The game will be sold as a bundle starter kit and include the "Portal of Power" base, three characters, and a copy of the game. Placing one of your character toys on the portal will activate its virtual avatar for play in the game. In our case, putting down the Undead Champion Knight Chop Chop teleported him into the gameworld, and he promptly started swinging his swords. Each avatar has its own unique set of powers. During the course of the demo, we saw Flameslinger run faster than others, leaving a blaze in his wake (useful for chasing fast-moving enemies or avoiding damage); Gill Grunt, the water elemental, douse foes and navigate swampy areas that are normally inaccessible by other characters to collect experience points; and Stealth Elf channel rogues to disappear from view and attack from behind with twin blades.
As you enter each zone, you'll be prompted with the elemental type that is most effective, and your initial offering of three characters may sound small, but developer Toys for Bob has confirmed that the game can be completed solely with the characters provided in the box. So, what's the incentive to go out and purchase more of these little plastic figurines? Much like Pokemon's "gotta catch 'em all" philosophy, you'll need particular characters, abilities, and elemental types to enter hidden areas and complete optional puzzles--like pushing around boulders to form bridges over gaps.
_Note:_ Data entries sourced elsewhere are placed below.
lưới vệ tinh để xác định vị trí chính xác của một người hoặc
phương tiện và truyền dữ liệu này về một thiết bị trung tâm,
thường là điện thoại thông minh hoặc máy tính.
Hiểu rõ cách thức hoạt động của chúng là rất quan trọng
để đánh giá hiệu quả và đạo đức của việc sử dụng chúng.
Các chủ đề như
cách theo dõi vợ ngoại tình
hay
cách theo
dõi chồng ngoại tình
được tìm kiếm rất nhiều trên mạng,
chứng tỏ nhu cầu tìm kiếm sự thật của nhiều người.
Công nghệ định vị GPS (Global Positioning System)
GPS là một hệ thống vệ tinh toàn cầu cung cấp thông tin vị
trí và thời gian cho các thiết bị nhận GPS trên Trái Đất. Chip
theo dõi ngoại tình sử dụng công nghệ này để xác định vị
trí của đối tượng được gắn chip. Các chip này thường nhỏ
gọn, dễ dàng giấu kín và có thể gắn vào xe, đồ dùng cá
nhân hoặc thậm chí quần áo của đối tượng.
Doing so grants access to chests containing rare loot, like hats. Character leveling progression and item inventory is tracked on the figure, and each one only supports a single save file, but it means that there's no futzing around when you want to go head-to-head with another player, help a friend with a tricky encounter, or tag along on the adventure. Activision has confirmed that more than 30 different characters will be available to purchase and play with (pricing still yet to be determined), as well as vehicles, including pirate ships and such item bonuses as sacks of gold. The game features a single-player story mode that you can take on alone or cooperatively with friends. And, for those that don't play well alongside others, there will be one-on-one player-versus-player arenas. The example of the latter that we saw in action put two characters in a level with a user-activated spiked pit and a handful of power-ups. Players use their unit's special abilities, like Spyro's recognizable fireballs, to deal damage to each other until a victor is crowned. It looked simple but enjoyable, and the product clearly skews toward younger crowds, though grown adults were reduced to screaming children as they battled for stadium supremacy.
The action adventure gameplay of the single-player looks like fun, and there are bound to be the inevitable calls from the peanut gallery that this is another cash grab from Activision by merely unlocking characters already included in the game by selling accessories, but there's some suggestion that the toys will be available widely through toy retailers at reasonable prices.
We'll admit that we're probably not the target audience, but even still, Skylanders: Spyro's Adventure has some good things going for it. We're hoping that the portal base is an early indicator of things to come, including potential tie-ins with the company's other licensed franchises, like the Transformers. We'd also like to see it expand to allow for turn-based card games like Sony's reasonably well-received title, The Eye of Judgment. Spyro's latest outing is targeting releases on all of the major platforms in 2011.